To construct a new conversation, we combine passing rephrases at the same index position to build a new conversation. If no passing rephrase exists for a particular user step at a specific index, we reset the index for the user step and use the first passing rephrase for that user step again.

So, the final conversations would look like this:

# conversation 1 (original conversation)
- user: I'd like to book a car
- bot: in which city?
- user: to Basel
- bot: When would you like to pick up the car?
- user: from may 14th to the 17th
- utter: utter_ask_car_rental_selection
- user: I'll take the luxury one! looks nice
# conversation 2
- user: I need to reserve a car.
- bot: in which city?
- user: The destination is Basel.
- bot: When would you like to pick up the car?
- user: The rental period will be May 14th to 17th.
- utter: utter_ask_car_rental_selection
- user: I'd like to go with the luxury option; it looks appealing.
# conversation 3
- user: Could I arrange for a car rental?
- bot: in which city?
- user: I'd like to go to Basel.
- bot: When would you like to pick up the car?
- user: I need the car from May 14th to May 17th.
- utter: utter_ask_car_rental_selection
- user: I'll choose the luxury model; it seems nice.
# conversation 4
- user: I'm interested in hiring a car.
- bot: in which city?
- user: The destination is Basel.
- bot: When would you like to pick up the car?
- user: I'll require the vehicle from the 14th to the 17th of May.
- utter: utter_ask_car_rental_selection
- user: I'm opting for the luxury car; it looks great.

Split data into training and validation

By default we take 80% of the fine-tuning data for the training dataset. The remaining data points go to the validation set. During that process we ensure that all commands present in the fine-tuning dataset will end up at least once in the training dataset. This ensures that the fine-tuned model sees all available commands during training. You can update the fraction of data that goes into the training dataset by setting the flag --train-frac <float-number> on the CLI command rasa llm finetune prepare-data.

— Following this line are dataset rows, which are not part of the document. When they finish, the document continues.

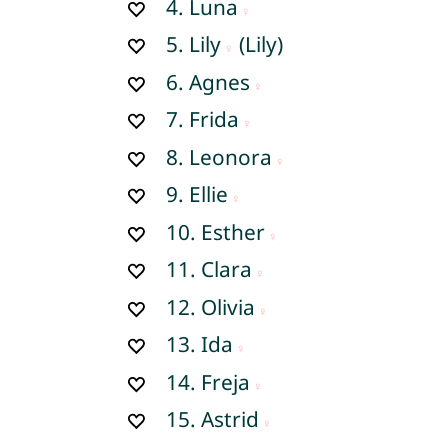
4.
Luna
5.
Lily
(Lily)
6.
Agnes
7.
Frida
8.
Leonora
9.
Ellie
10.
Esther
11.
Clara
12.
Olivia
13.
Ida
14.
Freja
15.
Astrid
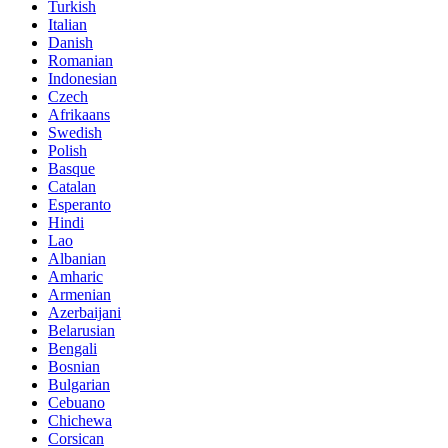
Turkish
Italian
Danish
Romanian
Indonesian
Czech
Afrikaans
Swedish
Polish
Basque
Catalan
Esperanto
Hindi
Lao
Albanian
Amharic
Armenian
Azerbaijani
Belarusian
Bengali
Bosnian
Bulgarian
Cebuano
Chichewa
Corsican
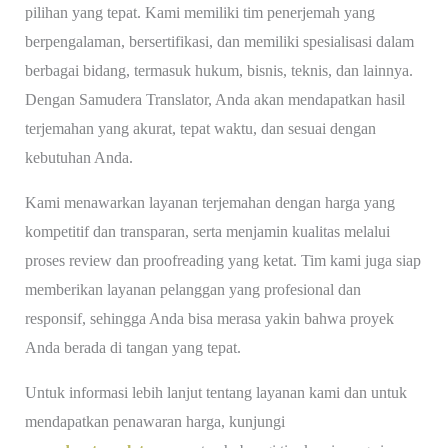
pilihan yang tepat. Kami memiliki tim penerjemah yang
berpengalaman, bersertifikasi, dan memiliki spesialisasi dalam
berbagai bidang, termasuk hukum, bisnis, teknis, dan lainnya.
Dengan Samudera Translator, Anda akan mendapatkan hasil
terjemahan yang akurat, tepat waktu, dan sesuai dengan
kebutuhan Anda.
Kami menawarkan layanan terjemahan dengan harga yang
kompetitif dan transparan, serta menjamin kualitas melalui
proses review dan proofreading yang ketat. Tim kami juga siap
memberikan layanan pelanggan yang profesional dan
responsif, sehingga Anda bisa merasa yakin bahwa proyek
Anda berada di tangan yang tepat.
Untuk informasi lebih lanjut tentang layanan kami dan untuk
mendapatkan penawaran harga, kunjungi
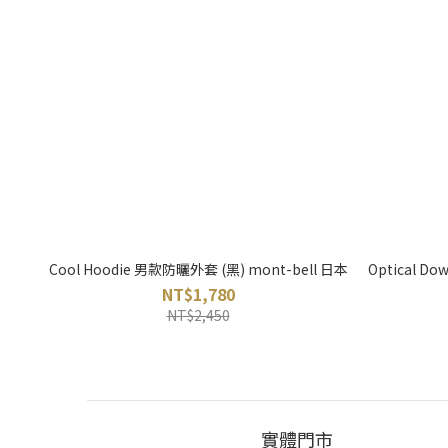
Cool Hoodie 男款防曬外套 (黑) mont-bell 日本
Optical 
NT$1,780
NT$2,450
實體門市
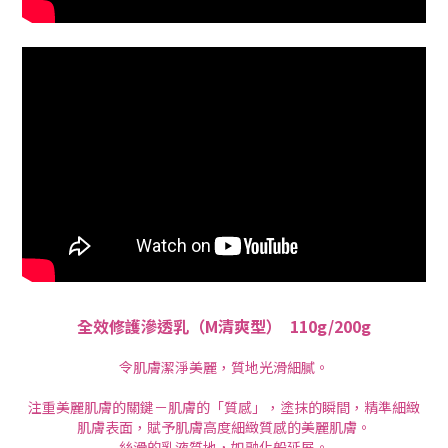
全效修護滲透乳（M清爽型）
110g/200g
令肌膚潔淨美麗，質地光滑細膩。
注重美麗肌膚的關鍵－肌膚的「質感」，塗抹的瞬間，精準細緻
肌膚表面，賦予肌膚高度細緻質感的美麗肌膚。
絲滑的乳液質地，如融化般延展。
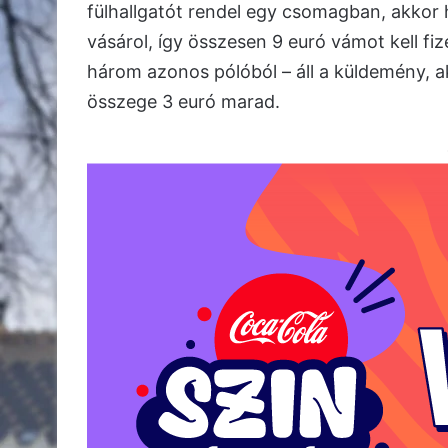
fülhallgatót rendel egy csomagban, akkor
vásárol, így összesen 9 euró vámot kell fi
három azonos pólóból – áll a küldemény, a
összege 3 euró marad.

When you fine-tune a base model, the base model expects the data to be in a specific format. By default the training and validation datasets are in the instruction data format. If you want to use the conversational data format instead set the flag --output-format conversational on the CLI command rasa llm finetune prepare-data.

Model Fine-tuning

Overview of synthetic data generation

Once you have the dataset prepared, the next logical step is to actually fine-tune a small enough open source LLM to help it excel at the task of command generation. Specifically, parameter efficient finetuning using LoRA is employed with input being the prompt prepared for every data point in the previous step and and the output being the set of commands to be predicted by the LLM.

Rasa provides this example python notebook as a reference for fine-tuning. It has been tested on GCP Vertex AI and AWS Sagemaker, it can be easily adapted to work on other cloud platforms. By default, it:

  1. Uses the Unsloth library as it comes with a lot of optimizations for memory and speed.
  2. Downloads a base model from huggingface hub. Using Llama-3.1 8b Instruct model is recommended.
  3. Loads the base model in 8 bit using BitsandBytes library for efficient memory usage.
  4. Provides default hyperparameters that have worked well in our internal experiments.
  5. A chat template will be persisted if the model does not already have one.
  6. Runs the fine-tuning and visualizes loss as the metric to monitor across training and validation set. When testing this step on an NVIDIA A100 with the default hyperparameters, it took around 12 minutes to perform fine-tuning with a training dataset containing around 500 examples. Hence, this step is relatively cheap and quick to run.
  7. Allows persisting the model on the cloud.
note

CALM exclusively utilizes the chat completions endpoint of the model server, so it's essential that the model's tokenizer includes a chat template. Models lacking a chat template will not be compatible with CALM.